Where α_i, d_i, β_i are the learned per-parameter coefficients.

Advantages over MAML adaptation: - Uses optimized per-parameter learning rates (not one rate for all) - Can include learned momentum for faster convergence - Direction coefficients can flip/scale gradients as needed

Exceptions

ArgumentNullException

Thrown when task is null.

MetaTrain(TaskBatch<T, TInput, TOutput>)

Performs one meta-training step using Meta-SGD's per-parameter optimization approach.

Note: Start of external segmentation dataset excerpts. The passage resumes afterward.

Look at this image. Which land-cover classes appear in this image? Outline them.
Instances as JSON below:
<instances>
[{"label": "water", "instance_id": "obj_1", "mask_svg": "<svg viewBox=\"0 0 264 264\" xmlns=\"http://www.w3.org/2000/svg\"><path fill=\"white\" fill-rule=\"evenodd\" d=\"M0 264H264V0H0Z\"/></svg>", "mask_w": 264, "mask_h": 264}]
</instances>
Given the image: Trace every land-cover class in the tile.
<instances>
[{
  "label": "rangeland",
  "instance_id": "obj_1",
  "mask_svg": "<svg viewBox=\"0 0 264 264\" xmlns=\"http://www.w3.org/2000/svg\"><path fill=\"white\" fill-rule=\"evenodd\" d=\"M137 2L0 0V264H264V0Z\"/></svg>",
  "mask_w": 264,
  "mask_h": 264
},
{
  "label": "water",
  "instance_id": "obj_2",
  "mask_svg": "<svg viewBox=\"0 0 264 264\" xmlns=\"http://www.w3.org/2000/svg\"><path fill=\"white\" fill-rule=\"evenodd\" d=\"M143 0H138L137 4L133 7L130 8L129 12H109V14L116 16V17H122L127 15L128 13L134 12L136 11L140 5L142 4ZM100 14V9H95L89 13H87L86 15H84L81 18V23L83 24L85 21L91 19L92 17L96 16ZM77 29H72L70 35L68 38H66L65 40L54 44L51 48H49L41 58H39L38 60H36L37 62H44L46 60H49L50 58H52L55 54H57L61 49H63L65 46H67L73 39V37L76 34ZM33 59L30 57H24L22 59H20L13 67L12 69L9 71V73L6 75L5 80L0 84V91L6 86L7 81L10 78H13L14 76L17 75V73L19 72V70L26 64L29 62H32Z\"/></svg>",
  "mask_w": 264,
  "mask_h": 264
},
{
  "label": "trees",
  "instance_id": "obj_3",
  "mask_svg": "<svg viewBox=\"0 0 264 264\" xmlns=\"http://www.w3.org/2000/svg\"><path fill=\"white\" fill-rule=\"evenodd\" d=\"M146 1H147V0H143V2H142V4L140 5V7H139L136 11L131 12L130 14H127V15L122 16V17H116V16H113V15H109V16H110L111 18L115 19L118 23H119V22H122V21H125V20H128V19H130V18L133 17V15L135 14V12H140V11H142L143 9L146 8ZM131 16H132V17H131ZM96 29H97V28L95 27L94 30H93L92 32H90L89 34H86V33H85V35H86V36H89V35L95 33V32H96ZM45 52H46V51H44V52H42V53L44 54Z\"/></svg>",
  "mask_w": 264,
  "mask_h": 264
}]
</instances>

public override T MetaTrain(TaskBatch<T, TInput, TOutput> taskBatch)

Parameters

taskBatch TaskBatch<T, TInput, TOutput>

A batch of tasks to meta-train on, each containing support and query sets.

Returns

T

The average loss across all tasks in the batch (evaluated on query sets).

Remarks

Meta-SGD meta-training optimizes per-parameter learning coefficients:

For each task: 1. Clone the meta-model with current meta-parameters 2. Perform K gradient descent steps using learned per-parameter optimizers 3. Evaluate adapted model on query set

Meta-Update: 1. Compute gradients of query loss w.r.t. per-parameter coefficients 2. Update learning rates: α_i = α_i - η × ∂L_query/∂α_i 3. Update momentum (if enabled): β_i = β_i - η × ∂L_query/∂β_i 4. Update direction (if enabled): d_i = d_i - η × ∂L_query/∂d_i

For Beginners: Meta-SGD learns how fast each weight should change. After seeing many tasks, it discovers that some weights need big updates (high learning rate) while others need small updates (low learning rate). This makes adaptation to new tasks much faster and more effective.

Key Difference from MAML: While MAML computes how initialization affects final loss (requires second-order gradients), Meta-SGD directly learns the optimal update magnitude for each parameter (first-order only).

Exceptions

ArgumentException

Thrown when the task batch is null or empty.